Canadian infantry and tanks in the ruins of Ortona, Italy, December 1943. This was the scene of a bloody battle between the 1st Canadian Infantry Division and elite German Fallschirmjäger that would become known as the "Italian Stalingrad".

In June 1944, the 3rd Canadian Infantry Division and the 2nd Canadian Armoured Brigade participated in the assault phase of the Normandy landings, under command of British I Corps, with the Canadians being assigned one of the five invasion beaches. The Canadian units eventually reverted to the First Canadian Army when this became operational in Normandy on 23rd July 1944. After participating in the Battle of Normandy and moving along the coast towards Belgium at the beginning of September, the First Canadian Army fought in the critical Battle of the Scheldt, helping to open Antwerp to Allied shipping. By the end of March 1945, it had been further strengthened by the arrival of I Canadian Corps from Italy, and in the final weeks of the war in Europe, it participated in the liberation of the Netherlands and the invasion of Germany.

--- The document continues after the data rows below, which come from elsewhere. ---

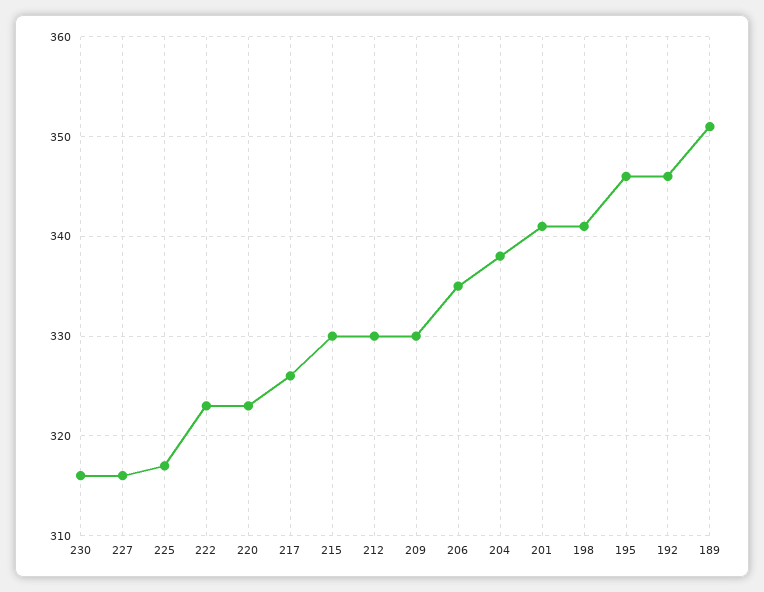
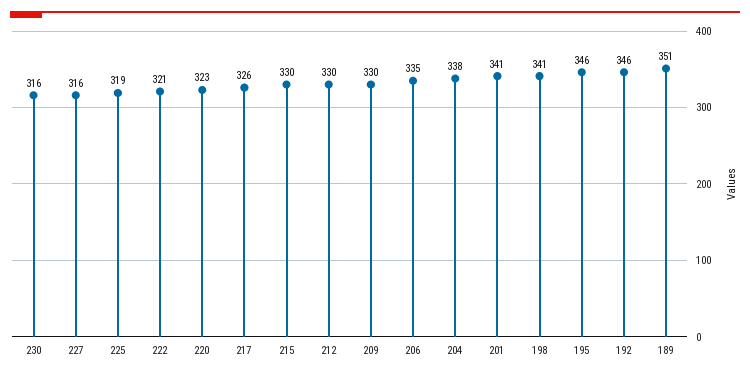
  {
    "230": 316,
    "227": 316,
-   "225": 317,
+   "225": 319,
-   "222": 323,
+   "222": 321,
    "220": 323,
    "217": 326,
    "215": 330,
    "212": 330,
    "209": 330,
    "206": 335,
    "204": 338,
    "201": 341,
    "198": 341,
    "195": 346,
    "192": 346,
    "189": 351
  }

Canadian soldiers landing on Juno Beach, Courseulles-sur-Mer, France, on 6th June 1944.

Throughout World War Two, Canada also participated in other theatres, with one of its largest contributions coming in the Battle of the Atlantic, where the Royal Canadian Navy assisted in escorting convoys carrying vital supplies to Britain. Canadians also flew in both Royal Canadian Air Force and combined Royal Air Force squadrons, from the Battle of Britain, through the bombing campaigns over Germany, to eventual victory. By the end of the war, more than one million Canadians, including about 50,000 women, had served in the three armed services. The cost had been high: Some 42,000 were killed or died in service, while another 54,400 were wounded while in the process of helping to bring about the final defeat of the Axis forces.

 

References


Holland, J. (2020). Sicily '43: The assault on fortress Europe. London: Bantam Books UK.


Zuehlke, M. (2008). Operation Husky. Douglas & McIntyre.